(STORED DATA)
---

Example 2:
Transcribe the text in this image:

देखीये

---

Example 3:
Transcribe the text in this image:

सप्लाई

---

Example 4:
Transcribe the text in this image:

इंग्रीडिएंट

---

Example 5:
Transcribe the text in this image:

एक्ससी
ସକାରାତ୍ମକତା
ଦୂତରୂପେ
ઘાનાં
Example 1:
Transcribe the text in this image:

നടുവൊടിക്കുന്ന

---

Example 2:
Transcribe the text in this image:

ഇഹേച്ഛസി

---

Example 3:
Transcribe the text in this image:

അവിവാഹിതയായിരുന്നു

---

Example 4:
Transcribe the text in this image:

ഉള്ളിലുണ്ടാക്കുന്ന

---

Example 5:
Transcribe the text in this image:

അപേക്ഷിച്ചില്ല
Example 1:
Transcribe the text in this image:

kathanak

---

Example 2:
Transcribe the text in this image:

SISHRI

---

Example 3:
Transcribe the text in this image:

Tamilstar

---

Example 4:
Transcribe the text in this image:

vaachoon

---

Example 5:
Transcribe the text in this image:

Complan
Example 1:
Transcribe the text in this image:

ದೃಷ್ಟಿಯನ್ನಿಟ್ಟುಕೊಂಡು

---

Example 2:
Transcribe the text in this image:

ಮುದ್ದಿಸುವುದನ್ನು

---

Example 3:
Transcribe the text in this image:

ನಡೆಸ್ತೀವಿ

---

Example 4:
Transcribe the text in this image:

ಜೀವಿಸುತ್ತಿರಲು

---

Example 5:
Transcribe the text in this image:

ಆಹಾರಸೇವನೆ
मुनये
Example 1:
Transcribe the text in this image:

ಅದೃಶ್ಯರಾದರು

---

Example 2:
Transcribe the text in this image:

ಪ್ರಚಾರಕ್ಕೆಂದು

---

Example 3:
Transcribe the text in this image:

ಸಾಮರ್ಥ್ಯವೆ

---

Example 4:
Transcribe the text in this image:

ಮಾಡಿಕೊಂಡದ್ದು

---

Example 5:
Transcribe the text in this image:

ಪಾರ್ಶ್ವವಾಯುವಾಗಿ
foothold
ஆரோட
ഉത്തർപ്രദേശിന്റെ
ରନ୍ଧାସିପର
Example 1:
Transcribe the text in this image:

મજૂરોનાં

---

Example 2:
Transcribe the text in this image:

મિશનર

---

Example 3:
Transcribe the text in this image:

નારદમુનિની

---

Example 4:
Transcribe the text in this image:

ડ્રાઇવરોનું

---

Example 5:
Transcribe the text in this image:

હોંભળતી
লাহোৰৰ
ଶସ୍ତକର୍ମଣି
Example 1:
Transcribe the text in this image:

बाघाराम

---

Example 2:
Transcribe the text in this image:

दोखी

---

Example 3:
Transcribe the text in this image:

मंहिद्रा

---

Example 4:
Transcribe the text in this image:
(End STORED DATA)
TASK PROMPT => All of the material is to be duplicated exactly.

EXERCISE RESPONSE =>
---

Example 2:
Transcribe the text in this image:

देखीये

---

Example 3:
Transcribe the text in this image:

सप्लाई

---

Example 4:
Transcribe the text in this image:

इंग्रीडिएंट

---

Example 5:
Transcribe the text in this image:

एक्ससी
ସକାରାତ୍ମକତା
ଦୂତରୂପେ
ઘાનાં
Example 1:
Transcribe the text in this image:

നടുവൊടിക്കുന്ന

---

Example 2:
Transcribe the text in this image:

ഇഹേച്ഛസി

---

Example 3:
Transcribe the text in this image:

അവിവാഹിതയായിരുന്നു

---

Example 4:
Transcribe the text in this image:

ഉള്ളിലുണ്ടാക്കുന്ന

---

Example 5:
Transcribe the text in this image:

അപേക്ഷിച്ചില്ല
Example 1:
Transcribe the text in this image:

kathanak

---

Example 2:
Transcribe the text in this image:

SISHRI

---

Example 3:
Transcribe the text in this image:

Tamilstar

---

Example 4:
Transcribe the text in this image:

vaachoon

---

Example 5:
Transcribe the text in this image:

Complan
Example 1:
Transcribe the text in this image:

ದೃಷ್ಟಿಯನ್ನಿಟ್ಟುಕೊಂಡು

---

Example 2:
Transcribe the text in this image:

ಮುದ್ದಿಸುವುದನ್ನು

---

Example 3:
Transcribe the text in this image:

ನಡೆಸ್ತೀವಿ

---

Example 4:
Transcribe the text in this image:

ಜೀವಿಸುತ್ತಿರಲು

---

Example 5:
Transcribe the text in this image:

ಆಹಾರಸೇವನೆ
मुनये
Example 1:
Transcribe the text in this image:

ಅದೃಶ್ಯರಾದರು

---

Example 2:
Transcribe the text in this image:

ಪ್ರಚಾರಕ್ಕೆಂದು

---

Example 3:
Transcribe the text in this image:

ಸಾಮರ್ಥ್ಯವೆ

---

Example 4:
Transcribe the text in this image:

ಮಾಡಿಕೊಂಡದ್ದು

---

Example 5:
Transcribe the text in this image:

ಪಾರ್ಶ್ವವಾಯುವಾಗಿ
foothold
ஆரோட
ഉത്തർപ്രദേശിന്റെ
ରନ୍ଧାସିପର
Example 1:
Transcribe the text in this image:

મજૂરોનાં

---

Example 2:
Transcribe the text in this image:

મિશનર

---

Example 3:
Transcribe the text in this image:

નારદમુનિની

---

Example 4:
Transcribe the text in this image:

ડ્રાઇવરોનું

---

Example 5:
Transcribe the text in this image:

હોંભળતી
লাহোৰৰ
ଶସ୍ତକର୍ମଣି
Example 1:
Transcribe the text in this image:

बाघाराम

---

Example 2:
Transcribe the text in this image:

दोखी

---

Example 3:
Transcribe the text in this image:

मंहिद्रा

---

Example 4:
Transcribe the text in this image:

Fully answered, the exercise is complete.